▸ **PROBLEM REQUIREMENTS**:
Using the data that follows, return exactly the lines from the one that contains "Tahir Chaudhery: 15 -> 0" through the one that contains "SGFY: 8500000 -> 9966000", ends included.
------------------------------------------------
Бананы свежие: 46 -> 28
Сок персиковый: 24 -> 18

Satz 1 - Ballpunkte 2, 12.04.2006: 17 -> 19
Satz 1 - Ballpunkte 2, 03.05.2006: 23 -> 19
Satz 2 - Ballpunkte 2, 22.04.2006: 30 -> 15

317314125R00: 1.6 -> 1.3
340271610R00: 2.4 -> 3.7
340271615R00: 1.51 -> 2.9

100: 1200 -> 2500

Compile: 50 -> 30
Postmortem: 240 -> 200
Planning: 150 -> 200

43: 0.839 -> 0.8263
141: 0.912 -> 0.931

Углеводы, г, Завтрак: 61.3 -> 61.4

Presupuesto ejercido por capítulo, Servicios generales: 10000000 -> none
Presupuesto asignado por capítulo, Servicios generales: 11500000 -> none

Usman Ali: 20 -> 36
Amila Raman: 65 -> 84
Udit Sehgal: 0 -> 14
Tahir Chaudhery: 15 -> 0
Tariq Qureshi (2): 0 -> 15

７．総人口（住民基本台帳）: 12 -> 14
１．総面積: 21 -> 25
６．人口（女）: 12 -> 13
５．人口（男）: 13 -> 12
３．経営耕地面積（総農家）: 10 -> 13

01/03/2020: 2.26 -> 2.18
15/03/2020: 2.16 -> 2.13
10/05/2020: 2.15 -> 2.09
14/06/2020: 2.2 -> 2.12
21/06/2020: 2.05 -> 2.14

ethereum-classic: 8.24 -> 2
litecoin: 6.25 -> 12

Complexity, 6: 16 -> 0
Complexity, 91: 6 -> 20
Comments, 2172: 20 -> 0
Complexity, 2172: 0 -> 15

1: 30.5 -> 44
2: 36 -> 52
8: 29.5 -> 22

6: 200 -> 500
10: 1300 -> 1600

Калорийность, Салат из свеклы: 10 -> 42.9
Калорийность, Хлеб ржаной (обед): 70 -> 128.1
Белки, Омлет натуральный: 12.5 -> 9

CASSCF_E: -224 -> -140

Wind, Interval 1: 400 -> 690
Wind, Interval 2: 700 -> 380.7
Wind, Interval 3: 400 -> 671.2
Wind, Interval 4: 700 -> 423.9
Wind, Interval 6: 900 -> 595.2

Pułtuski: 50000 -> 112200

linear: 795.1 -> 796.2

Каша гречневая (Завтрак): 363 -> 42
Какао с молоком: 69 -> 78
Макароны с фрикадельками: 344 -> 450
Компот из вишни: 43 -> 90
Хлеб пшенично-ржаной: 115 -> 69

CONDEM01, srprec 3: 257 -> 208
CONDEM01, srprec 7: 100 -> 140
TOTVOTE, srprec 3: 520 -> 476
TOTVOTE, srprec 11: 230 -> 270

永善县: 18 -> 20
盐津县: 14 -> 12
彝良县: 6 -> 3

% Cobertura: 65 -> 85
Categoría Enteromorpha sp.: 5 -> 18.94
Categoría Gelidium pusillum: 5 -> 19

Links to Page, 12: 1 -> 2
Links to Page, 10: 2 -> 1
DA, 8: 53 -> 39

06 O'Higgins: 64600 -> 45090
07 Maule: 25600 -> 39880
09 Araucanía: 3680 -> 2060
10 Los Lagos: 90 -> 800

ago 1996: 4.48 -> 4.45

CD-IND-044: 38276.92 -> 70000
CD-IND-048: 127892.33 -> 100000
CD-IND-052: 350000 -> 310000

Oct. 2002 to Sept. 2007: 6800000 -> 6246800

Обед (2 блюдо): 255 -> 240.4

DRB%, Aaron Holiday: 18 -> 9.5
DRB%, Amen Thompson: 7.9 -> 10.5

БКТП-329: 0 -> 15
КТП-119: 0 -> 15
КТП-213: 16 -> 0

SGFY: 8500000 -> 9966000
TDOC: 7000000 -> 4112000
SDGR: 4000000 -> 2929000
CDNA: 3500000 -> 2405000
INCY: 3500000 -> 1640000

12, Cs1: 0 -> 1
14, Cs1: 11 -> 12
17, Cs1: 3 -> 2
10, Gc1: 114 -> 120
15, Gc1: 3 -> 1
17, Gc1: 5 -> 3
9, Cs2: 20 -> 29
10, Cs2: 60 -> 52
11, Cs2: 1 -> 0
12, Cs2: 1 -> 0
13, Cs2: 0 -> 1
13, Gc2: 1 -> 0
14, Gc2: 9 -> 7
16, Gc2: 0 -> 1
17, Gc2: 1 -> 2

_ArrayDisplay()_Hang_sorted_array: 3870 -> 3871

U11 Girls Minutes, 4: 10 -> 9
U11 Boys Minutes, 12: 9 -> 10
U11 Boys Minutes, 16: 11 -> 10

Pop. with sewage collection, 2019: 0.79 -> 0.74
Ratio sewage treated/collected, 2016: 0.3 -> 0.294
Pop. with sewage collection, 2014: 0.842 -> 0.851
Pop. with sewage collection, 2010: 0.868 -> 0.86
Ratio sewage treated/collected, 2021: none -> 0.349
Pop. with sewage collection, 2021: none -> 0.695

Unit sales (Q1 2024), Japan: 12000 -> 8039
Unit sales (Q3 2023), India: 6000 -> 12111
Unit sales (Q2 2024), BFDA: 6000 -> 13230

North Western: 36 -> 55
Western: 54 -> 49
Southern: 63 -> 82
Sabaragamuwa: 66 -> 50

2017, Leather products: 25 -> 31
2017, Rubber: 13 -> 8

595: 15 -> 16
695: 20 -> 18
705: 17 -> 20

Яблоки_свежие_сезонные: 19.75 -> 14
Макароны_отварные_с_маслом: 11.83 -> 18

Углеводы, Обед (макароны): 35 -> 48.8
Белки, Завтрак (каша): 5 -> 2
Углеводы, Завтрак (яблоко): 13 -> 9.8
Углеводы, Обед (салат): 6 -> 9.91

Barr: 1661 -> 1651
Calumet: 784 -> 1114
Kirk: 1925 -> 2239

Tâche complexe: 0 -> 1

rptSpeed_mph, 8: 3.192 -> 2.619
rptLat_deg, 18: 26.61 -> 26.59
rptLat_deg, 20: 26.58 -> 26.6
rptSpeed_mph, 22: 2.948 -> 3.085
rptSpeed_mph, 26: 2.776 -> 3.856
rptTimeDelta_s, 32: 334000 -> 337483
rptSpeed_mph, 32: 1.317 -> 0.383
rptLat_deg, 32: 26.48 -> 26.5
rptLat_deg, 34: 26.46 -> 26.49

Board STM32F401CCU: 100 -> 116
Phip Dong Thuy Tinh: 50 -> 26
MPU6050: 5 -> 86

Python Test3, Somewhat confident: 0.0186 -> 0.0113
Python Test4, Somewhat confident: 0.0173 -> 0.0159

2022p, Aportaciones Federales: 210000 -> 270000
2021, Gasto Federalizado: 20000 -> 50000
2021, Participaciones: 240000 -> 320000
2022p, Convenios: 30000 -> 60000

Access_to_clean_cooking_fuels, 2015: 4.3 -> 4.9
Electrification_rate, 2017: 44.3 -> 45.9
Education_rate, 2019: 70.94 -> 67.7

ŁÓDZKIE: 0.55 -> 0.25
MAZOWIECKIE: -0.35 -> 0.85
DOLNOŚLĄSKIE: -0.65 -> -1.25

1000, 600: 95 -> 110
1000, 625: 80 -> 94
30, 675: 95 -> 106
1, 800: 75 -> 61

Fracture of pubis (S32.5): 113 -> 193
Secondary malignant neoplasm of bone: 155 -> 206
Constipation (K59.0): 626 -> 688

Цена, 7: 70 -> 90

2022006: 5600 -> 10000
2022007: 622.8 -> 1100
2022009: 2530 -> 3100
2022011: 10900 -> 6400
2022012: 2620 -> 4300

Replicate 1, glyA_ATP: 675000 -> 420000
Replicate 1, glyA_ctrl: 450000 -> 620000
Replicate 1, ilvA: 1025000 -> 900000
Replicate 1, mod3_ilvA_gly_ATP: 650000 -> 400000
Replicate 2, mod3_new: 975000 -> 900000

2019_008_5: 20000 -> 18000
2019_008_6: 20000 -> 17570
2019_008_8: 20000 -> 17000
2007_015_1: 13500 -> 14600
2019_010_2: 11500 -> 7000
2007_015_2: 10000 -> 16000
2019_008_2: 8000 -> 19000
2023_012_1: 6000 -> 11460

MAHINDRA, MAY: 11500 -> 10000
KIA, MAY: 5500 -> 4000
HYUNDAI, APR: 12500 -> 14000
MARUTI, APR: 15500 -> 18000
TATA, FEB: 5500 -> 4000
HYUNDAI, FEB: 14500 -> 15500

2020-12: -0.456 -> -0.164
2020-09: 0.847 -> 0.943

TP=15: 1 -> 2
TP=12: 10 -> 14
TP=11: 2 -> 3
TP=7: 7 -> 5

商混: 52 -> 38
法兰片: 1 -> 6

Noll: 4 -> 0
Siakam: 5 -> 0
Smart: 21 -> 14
------------------------------------------------
▸ **FINAL ANSWER**:
Tahir Chaudhery: 15 -> 0
Tariq Qureshi (2): 0 -> 15

７．総人口（住民基本台帳）: 12 -> 14
１．総面積: 21 -> 25
６．人口（女）: 12 -> 13
５．人口（男）: 13 -> 12
３．経営耕地面積（総農家）: 10 -> 13

01/03/2020: 2.26 -> 2.18
15/03/2020: 2.16 -> 2.13
10/05/2020: 2.15 -> 2.09
14/06/2020: 2.2 -> 2.12
21/06/2020: 2.05 -> 2.14

ethereum-classic: 8.24 -> 2
litecoin: 6.25 -> 12

Complexity, 6: 16 -> 0
Complexity, 91: 6 -> 20
Comments, 2172: 20 -> 0
Complexity, 2172: 0 -> 15

1: 30.5 -> 44
2: 36 -> 52
8: 29.5 -> 22

6: 200 -> 500
10: 1300 -> 1600

Калорийность, Салат из свеклы: 10 -> 42.9
Калорийность, Хлеб ржаной (обед): 70 -> 128.1
Белки, Омлет натуральный: 12.5 -> 9

CASSCF_E: -224 -> -140

Wind, Interval 1: 400 -> 690
Wind, Interval 2: 700 -> 380.7
Wind, Interval 3: 400 -> 671.2
Wind, Interval 4: 700 -> 423.9
Wind, Interval 6: 900 -> 595.2

Pułtuski: 50000 -> 112200

linear: 795.1 -> 796.2

Каша гречневая (Завтрак): 363 -> 42
Какао с молоком: 69 -> 78
Макароны с фрикадельками: 344 -> 450
Компот из вишни: 43 -> 90
Хлеб пшенично-ржаной: 115 -> 69

CONDEM01, srprec 3: 257 -> 208
CONDEM01, srprec 7: 100 -> 140
TOTVOTE, srprec 3: 520 -> 476
TOTVOTE, srprec 11: 230 -> 270

永善县: 18 -> 20
盐津县: 14 -> 12
彝良县: 6 -> 3

% Cobertura: 65 -> 85
Categoría Enteromorpha sp.: 5 -> 18.94
Categoría Gelidium pusillum: 5 -> 19

Links to Page, 12: 1 -> 2
Links to Page, 10: 2 -> 1
DA, 8: 53 -> 39

06 O'Higgins: 64600 -> 45090
07 Maule: 25600 -> 39880
09 Araucanía: 3680 -> 2060
10 Los Lagos: 90 -> 800

ago 1996: 4.48 -> 4.45

CD-IND-044: 38276.92 -> 70000
CD-IND-048: 127892.33 -> 100000
CD-IND-052: 350000 -> 310000

Oct. 2002 to Sept. 2007: 6800000 -> 6246800

Обед (2 блюдо): 255 -> 240.4

DRB%, Aaron Holiday: 18 -> 9.5
DRB%, Amen Thompson: 7.9 -> 10.5

БКТП-329: 0 -> 15
КТП-119: 0 -> 15
КТП-213: 16 -> 0

SGFY: 8500000 -> 9966000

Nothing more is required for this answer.